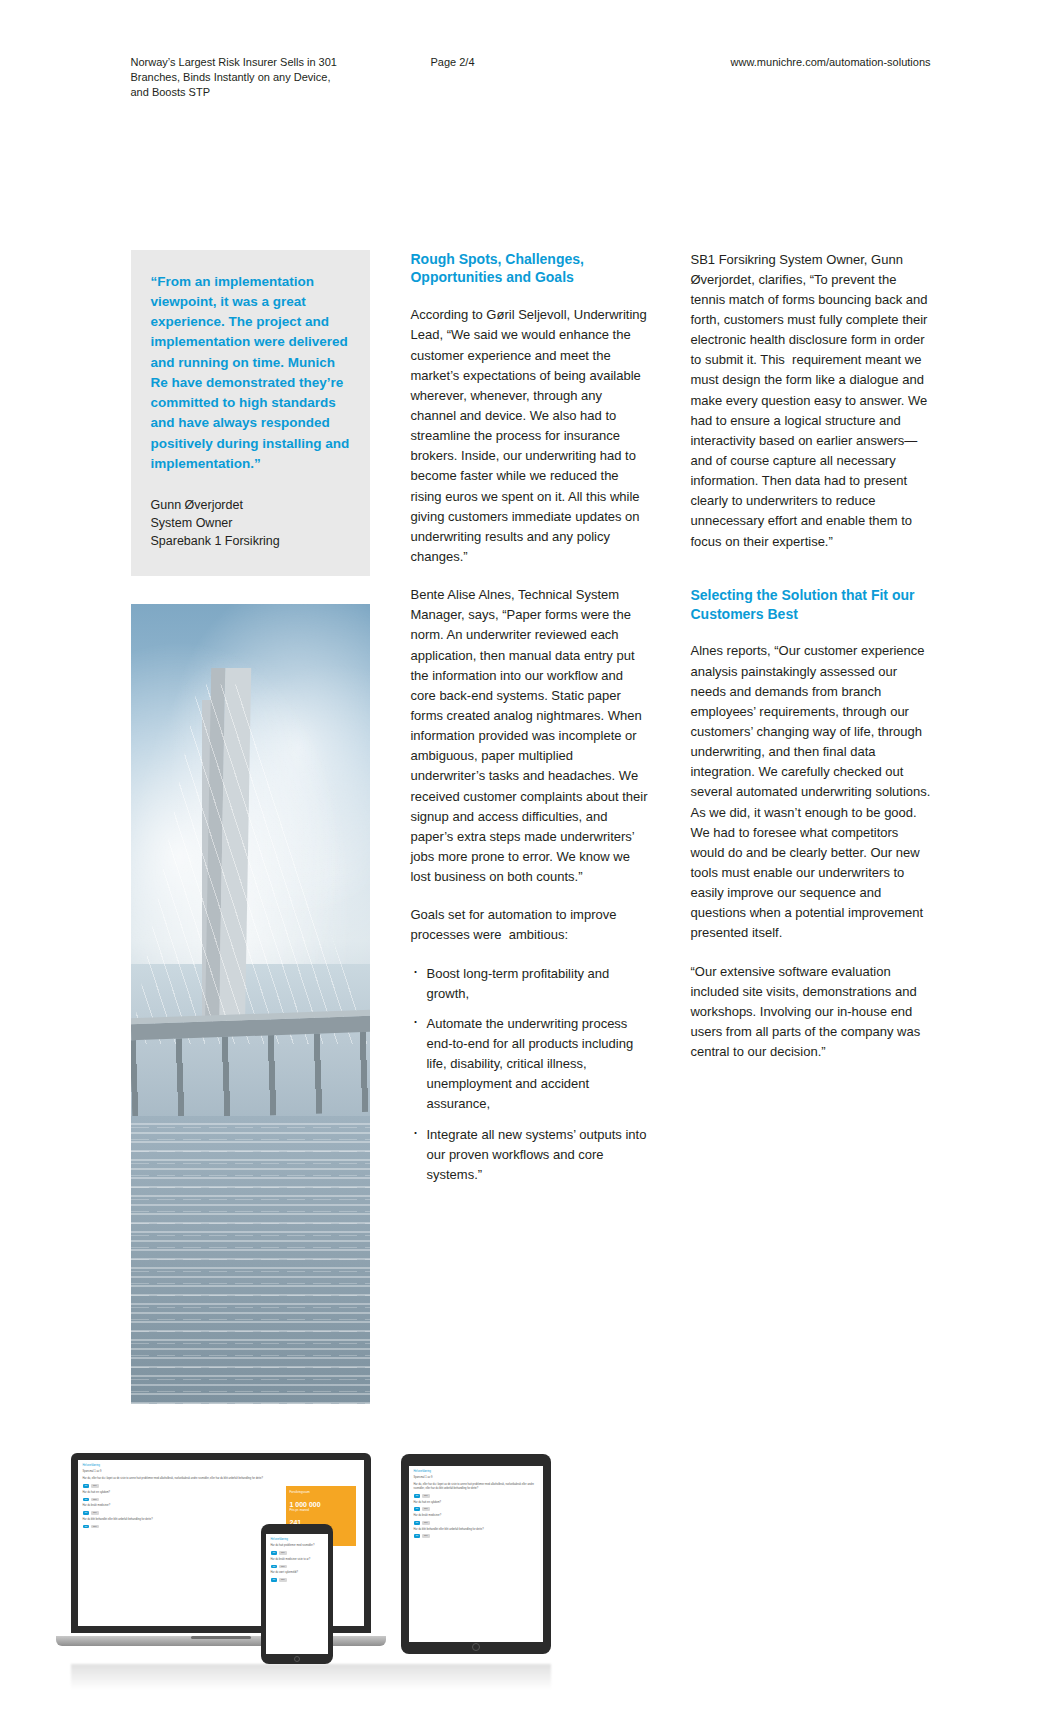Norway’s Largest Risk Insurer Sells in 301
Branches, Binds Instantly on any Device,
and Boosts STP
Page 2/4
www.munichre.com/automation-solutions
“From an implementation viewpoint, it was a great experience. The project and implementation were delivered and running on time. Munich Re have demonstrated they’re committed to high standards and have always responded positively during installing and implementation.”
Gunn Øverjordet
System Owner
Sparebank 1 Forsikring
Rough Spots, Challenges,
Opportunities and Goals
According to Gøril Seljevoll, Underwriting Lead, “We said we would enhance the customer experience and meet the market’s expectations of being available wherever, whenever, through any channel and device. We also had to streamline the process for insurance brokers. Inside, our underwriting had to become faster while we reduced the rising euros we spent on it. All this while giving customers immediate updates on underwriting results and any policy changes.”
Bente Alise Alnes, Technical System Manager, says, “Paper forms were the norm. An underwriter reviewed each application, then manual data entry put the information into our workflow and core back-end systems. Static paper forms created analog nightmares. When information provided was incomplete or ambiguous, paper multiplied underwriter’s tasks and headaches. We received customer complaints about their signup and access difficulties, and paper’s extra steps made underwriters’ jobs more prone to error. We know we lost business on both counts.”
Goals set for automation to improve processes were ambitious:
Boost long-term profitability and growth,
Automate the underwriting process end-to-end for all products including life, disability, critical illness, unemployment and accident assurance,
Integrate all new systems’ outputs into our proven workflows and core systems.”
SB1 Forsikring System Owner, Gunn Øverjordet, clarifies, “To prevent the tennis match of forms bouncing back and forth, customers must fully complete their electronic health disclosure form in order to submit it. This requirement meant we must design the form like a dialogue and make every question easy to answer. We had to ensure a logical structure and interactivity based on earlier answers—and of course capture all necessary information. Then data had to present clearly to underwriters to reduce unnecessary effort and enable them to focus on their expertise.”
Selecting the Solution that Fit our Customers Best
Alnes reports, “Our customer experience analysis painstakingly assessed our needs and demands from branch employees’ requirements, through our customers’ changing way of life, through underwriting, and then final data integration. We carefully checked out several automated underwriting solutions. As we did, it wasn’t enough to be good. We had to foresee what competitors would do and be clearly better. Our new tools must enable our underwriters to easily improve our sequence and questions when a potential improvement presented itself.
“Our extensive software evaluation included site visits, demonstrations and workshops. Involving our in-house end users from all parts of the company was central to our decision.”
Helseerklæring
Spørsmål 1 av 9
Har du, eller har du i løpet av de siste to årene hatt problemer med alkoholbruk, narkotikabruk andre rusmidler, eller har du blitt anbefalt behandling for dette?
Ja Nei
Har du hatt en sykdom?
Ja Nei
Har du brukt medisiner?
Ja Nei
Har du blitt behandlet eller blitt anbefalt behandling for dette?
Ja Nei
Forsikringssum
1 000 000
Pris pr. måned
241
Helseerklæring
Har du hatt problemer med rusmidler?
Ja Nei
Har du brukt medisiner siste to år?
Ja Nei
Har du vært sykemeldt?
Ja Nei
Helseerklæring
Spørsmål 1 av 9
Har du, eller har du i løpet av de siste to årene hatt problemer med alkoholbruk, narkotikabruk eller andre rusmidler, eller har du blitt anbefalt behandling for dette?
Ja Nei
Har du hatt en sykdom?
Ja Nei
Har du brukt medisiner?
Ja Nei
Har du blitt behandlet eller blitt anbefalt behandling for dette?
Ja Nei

++++++++

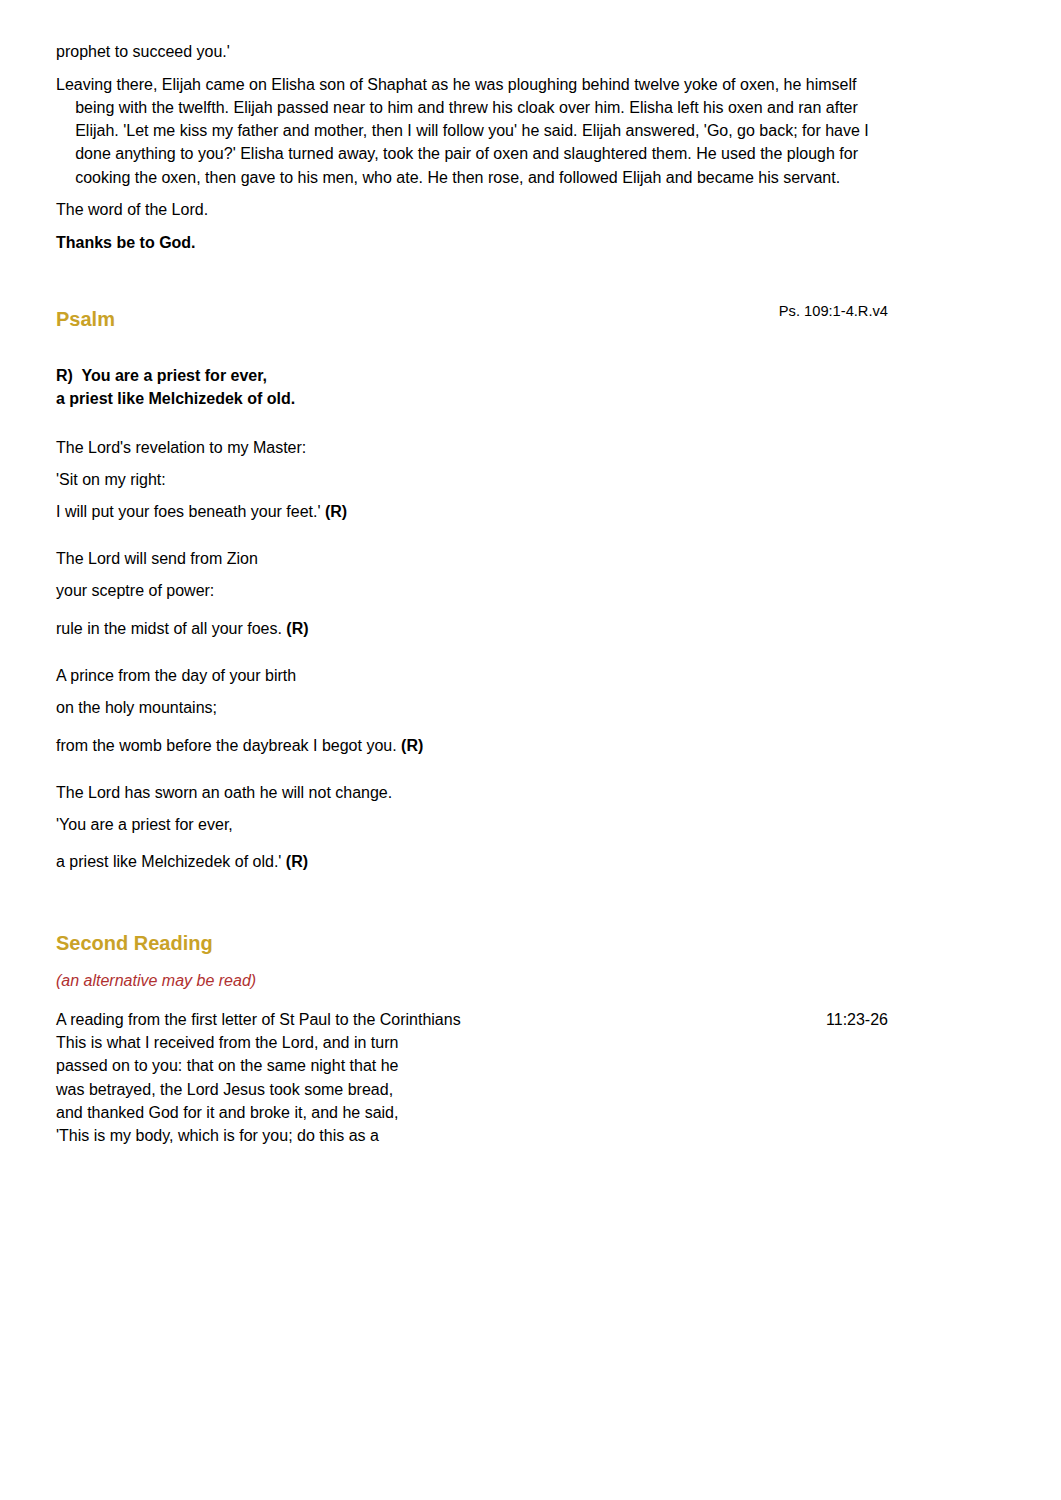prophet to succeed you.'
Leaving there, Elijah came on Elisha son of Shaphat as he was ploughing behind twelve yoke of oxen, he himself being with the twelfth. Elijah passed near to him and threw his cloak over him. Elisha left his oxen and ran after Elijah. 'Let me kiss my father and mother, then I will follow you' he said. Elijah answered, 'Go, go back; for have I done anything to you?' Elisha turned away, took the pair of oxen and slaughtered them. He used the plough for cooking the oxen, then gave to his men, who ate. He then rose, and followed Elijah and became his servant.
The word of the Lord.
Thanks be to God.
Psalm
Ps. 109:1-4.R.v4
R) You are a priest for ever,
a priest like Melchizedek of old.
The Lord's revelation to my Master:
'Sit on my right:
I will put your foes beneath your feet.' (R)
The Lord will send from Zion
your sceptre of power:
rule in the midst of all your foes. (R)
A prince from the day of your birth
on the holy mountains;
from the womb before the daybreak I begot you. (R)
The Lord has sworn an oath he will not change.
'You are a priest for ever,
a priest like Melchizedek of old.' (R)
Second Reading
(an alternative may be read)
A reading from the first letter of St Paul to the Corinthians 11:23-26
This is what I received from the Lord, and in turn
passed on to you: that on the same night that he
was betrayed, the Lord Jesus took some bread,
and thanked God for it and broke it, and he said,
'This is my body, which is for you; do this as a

++++++++

**Activity**
Reproduce exactly the lines above that run from the one with "Norway’s Largest Risk Insurer Sells in 301" to the one with "Opportunities and Goals", both included, leaving pictures out.

**Answer**
Norway’s Largest Risk Insurer Sells in 301
Branches, Binds Instantly on any Device,
and Boosts STP
Page 2/4
www.munichre.com/automation-solutions
“From an implementation viewpoint, it was a great experience. The project and implementation were delivered and running on time. Munich Re have demonstrated they’re committed to high standards and have always responded positively during installing and implementation.”
Gunn Øverjordet
System Owner
Sparebank 1 Forsikring
Rough Spots, Challenges,
Opportunities and Goals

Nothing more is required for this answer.